Well, N2 is such a strong leaving group that it can be displaced by copper(I) salts like CuI.
And fluorines can be installed by preparing a diazonium tetrafluoroborate (BF4-) salt and allowing it to decompose thermally.
 
4:24 PM
Oh okay
Makes sense
You know my bio professor took bond breaking as exothermic
 
Ugh.
 
ATP + H2O -> ADP + Inorganic phosphate group + energy
Therefore, breaking a phosphate/phosphate bond in ATP is exothermic
What he really meant to say is that the net result of hydrolysis is exothermic
 
Yes, I would hope that was his intent.
 
It wasn't
He put that exact equation on the board and said hey, exothermic bond breaking!

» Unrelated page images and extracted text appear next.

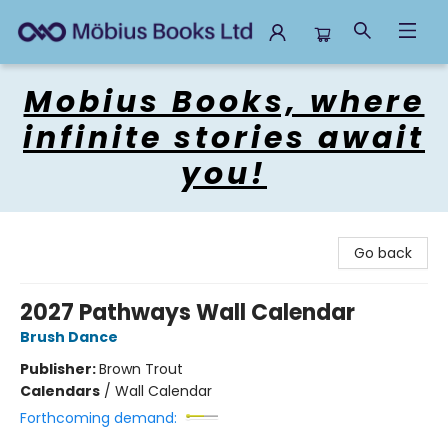
Mobius Books
Mobius Books, where
infinite stories await
you!
Go back
2027 Pathways Wall Calendar
Brush Dance
Publisher:
Brown Trout
Calendars
/
Wall Calendar
Forthcoming demand: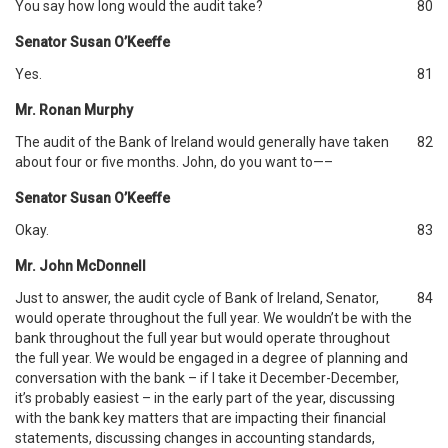
You say how long would the audit take?
80
Senator Susan O’Keeffe
Yes.
81
Mr. Ronan Murphy
The audit of the Bank of Ireland would generally have taken
82
about four or five months. John, do you want to—–
Senator Susan O’Keeffe
Okay.
83
Mr. John McDonnell
Just to answer, the audit cycle of Bank of Ireland, Senator,
84
would operate throughout the full year. We wouldn’t be with the
bank throughout the full year but would operate throughout
the full year. We would be engaged in a degree of planning and
conversation with the bank – if I take it December-December,
it’s probably easiest – in the early part of the year, discussing
with the bank key matters that are impacting their financial
statements, discussing changes in accounting standards,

So I got that in class clicker question wrong
 
That's unfortunate. You have my sympathies.
 
4:29 PM
I'm at the horrible stage at which I know, to a good extent, what things that my profs say are bullshit, but I have barely any recourse since I don't have the time (or intelligence) to learn more
Right now I should really be studying orgo and trying to get an "emotional" handle on it
 
hiya
 
Well, time is definitely a scarce resource. I'm not aware of anyone, short of a very few authentic geniuses, who did not struggle for literally years to understand quantum chem deeply. That's the experience of every grad student and professor I've spoken to, anyway.
@Omen, hello.
 
ima just exploring the sites
 
@GregE. In all fairness the qualitative models developed thus far are still pretty powerful
Perhaps it'll be useful too to stress that models are models and no model is perfect
 
@Dissenter, yeah, no question.
 
4:40 PM
I hate it when one of my profs say to draw a lewis structure; that's the "best thing" you can do
Ehh not really
It's one thing to use a model; it's another to ignore all of its shortcomings
 
Yeah. Most of the time, in practice, I'm totally pragmatic about it. Most of the time, I'll use VB theory because it's usually simpler and it usually allows for reasonably accurate predictions. If it fails, I'll try to consider things via qualitative MO theory.
 
My favorite is when he criticizes other professors for using hypothetical compounds such as "compound A" or "B" when he himself uses imaginary compounds such as IBrF2
Ternary interhalogen ftw!
 
Yeah, that does seem to evince a lack of self-awareness.
 
Can we explain why IBrF2 might not exist or be exceedinlgy unstable through qualitative MO theory?
 
I might be wrong, but I think it's energetically unstable by comparison to the diatomics it can decompose into.
I suppose you could explain that via poor bonding orbital overlap due to large differences in size and energy.
But, that's a totally off-the-cuff response, I'd have to look at some thermodynamic data and maybe orbital energies to be more certain.
 
4:55 PM
Also are the lone pairs in water equivalent?
 
okay, see you all later
 
I don't think they are. If I remember correctly, they're not in degenerate MOs.
 
That's what I remember too
So much to learn!
We're all in varying states of ignorance
Some worse than others
I feel like truth is like the story of the blind men and the elephant
Each felt a different part and came to a different conclusion
 
Yeah, but hopefully they're not deaf and/or mute. Then they can discuss their observations and possibly arrive at a consensus.